IN a monumental victory for the gay rights movement, the California Supreme Court overturned a voter-approved ban on gay marriage yesterday, in a ruling that would allow same-sex couples in the US’s biggest state to tie the knot.
Domestic partnerships are not a good enough substitute for marriage, the judges ruled 4-3 in striking down the ban.
Outside the courthouse, gay marriage supporters cried and cheered as the news spread.
Jeanie Rizzo, one of the plaintiffs, called Pali Cooper, her partner of 19 years, and asked, “Pali, will you marry me?”
“This is a very historic day. This is just such freedom for us,” Rizzo said. “This is a message that says all of us are entitled to human dignity.”

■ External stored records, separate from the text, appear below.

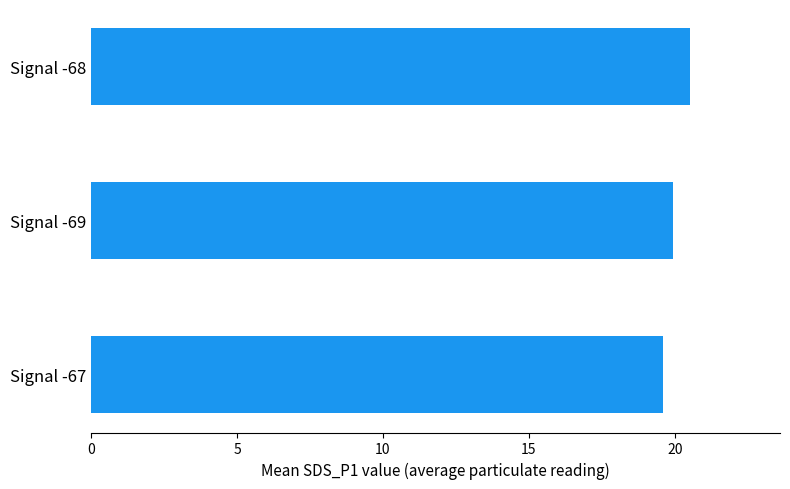

What is the approximate value at Signal -67?

19.6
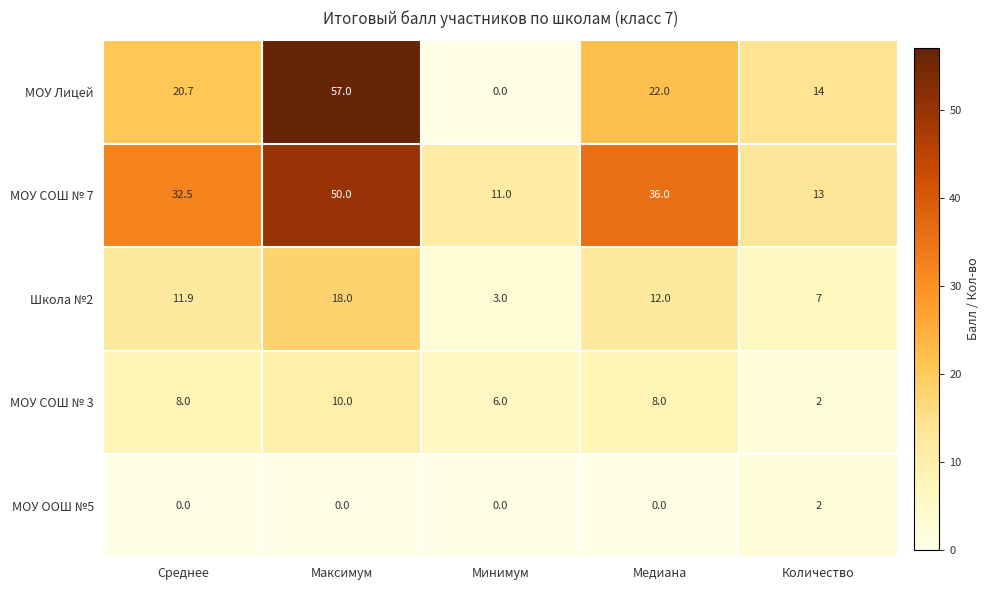

At which category is the sum across all series the highest?

Максимум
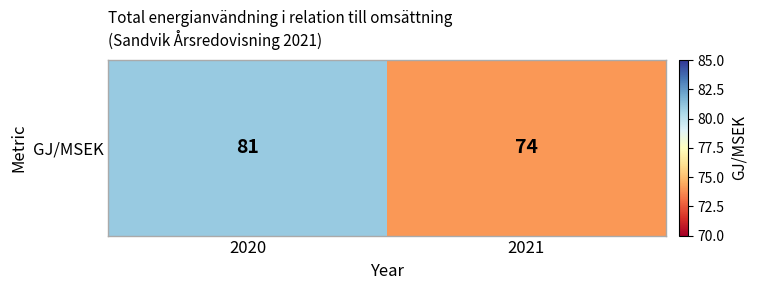

What is the average value?

78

Two dozen gay and lesbian couples and gay rights groups sued the city of San Francisco in March 2004 after the court halted the month-long wedding march that took place when Mayor Gavin Newsom opened the doors of City Hall to same-sex marriages.
“Today the California Supreme Court took a giant leap to ensure that everybody — not just in the state of California, but throughout the country — will have equal treatment under the law,” said city attorney Dennis Herrera, who argued the case for San Francisco.

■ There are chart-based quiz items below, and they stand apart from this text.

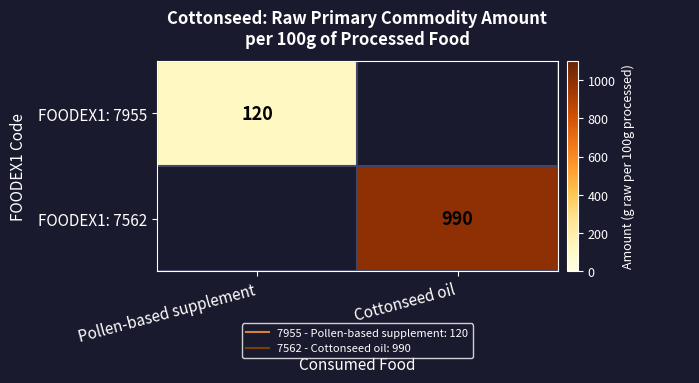

How many data points does each series have?

2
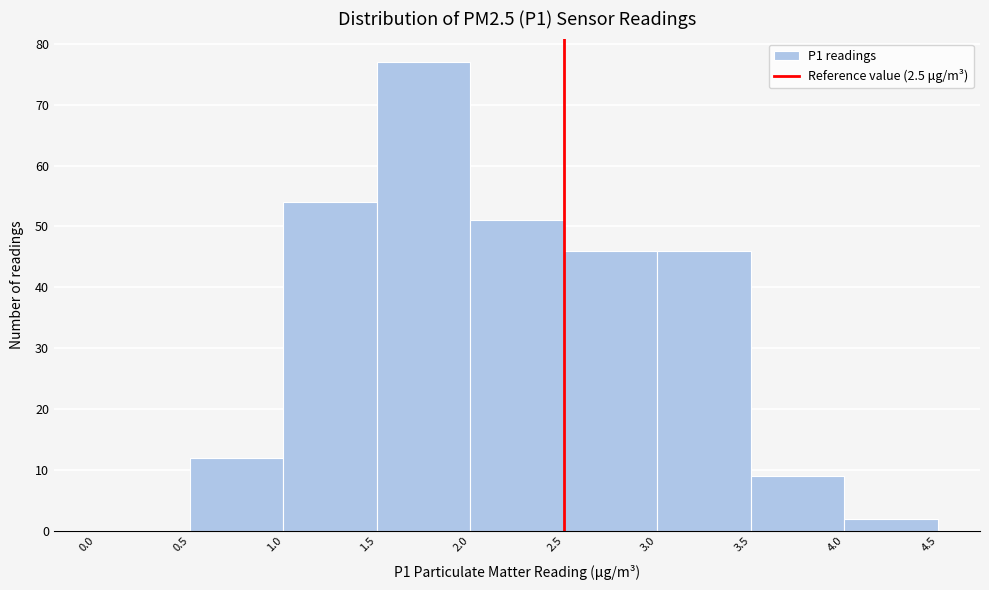

What is the height of the bar covering 0.5 to 1.0 on the x-axis? The values are not printed on the chart, so give them approximately, as read against the axis.

12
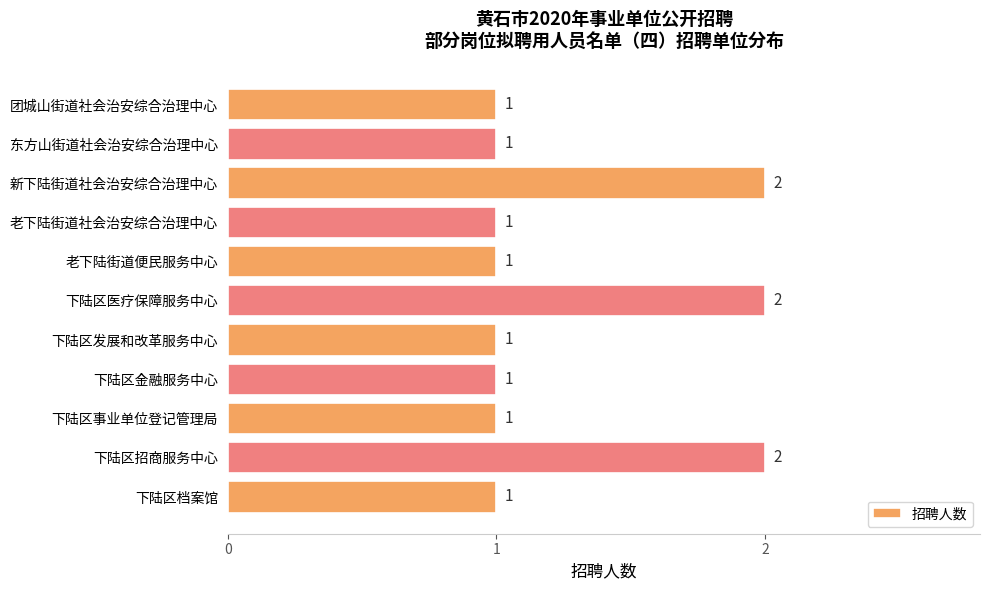

The value at 东方山街道社会治安综合治理中心 is 2. True or false?

False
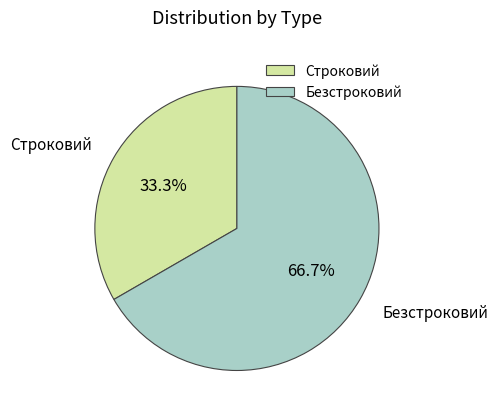

Does Безстроковий account for over 50% of the chart?

Yes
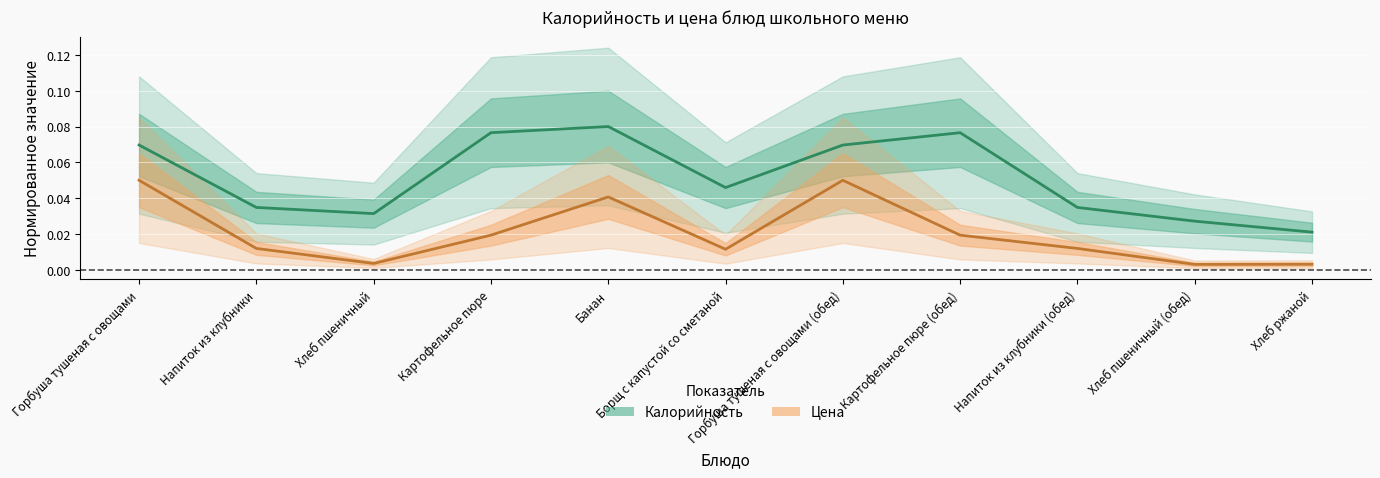

At Хлеб ржаной, list the series in order from largest to smallest.

Калорийность, Цена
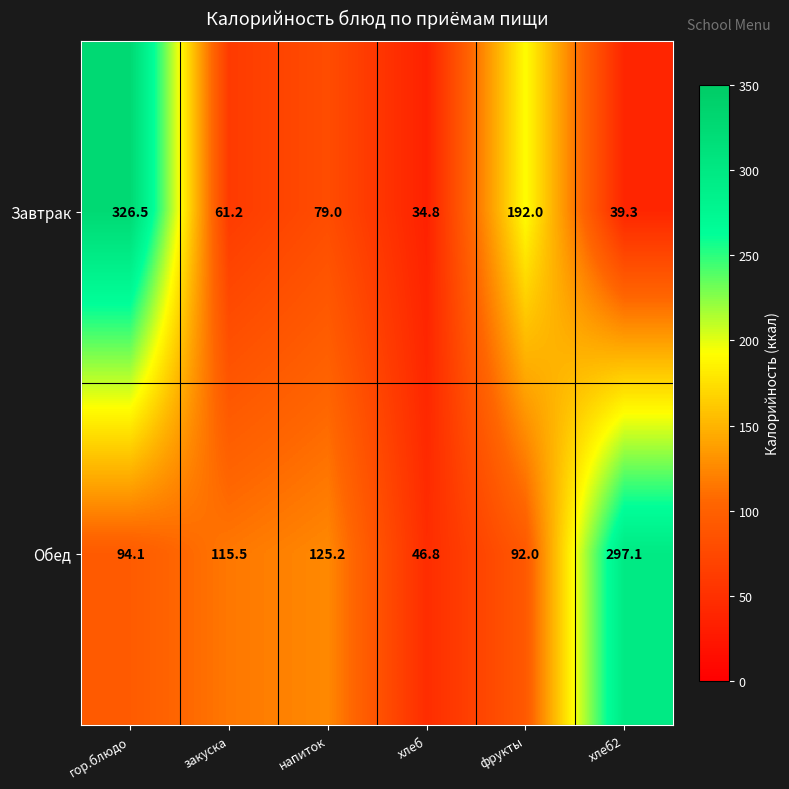

Reading left to right, what are all the values shown in this chart?

Завтрак: 326.5	61.2	79.0	34.8	192.0	39.3
Обед: 94.1	115.5	125.2	46.8	92.0	297.1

The challenge for gay rights advocates, however, is not over.
A coalition of religious and social conservative groups is attempting to put a measure on the November ballot that would enshrine laws banning gay marriage in the state constitution.
The Secretary of State is expected to rule by the end of June whether the sponsors gathered enough signatures to qualify the marriage amendment, similar to ones enacted in 26 other states.
If voters pass the measure in November, it would trump the court’s decision.
Californian governor Arnold Schwarzenegger, who has twice vetoed legislation that would have granted marriage rights to same-sex couples, said in a news release that he respected the court’s decision and “will not support an amendment to the constitution that would overturn this state Supreme Court ruling.”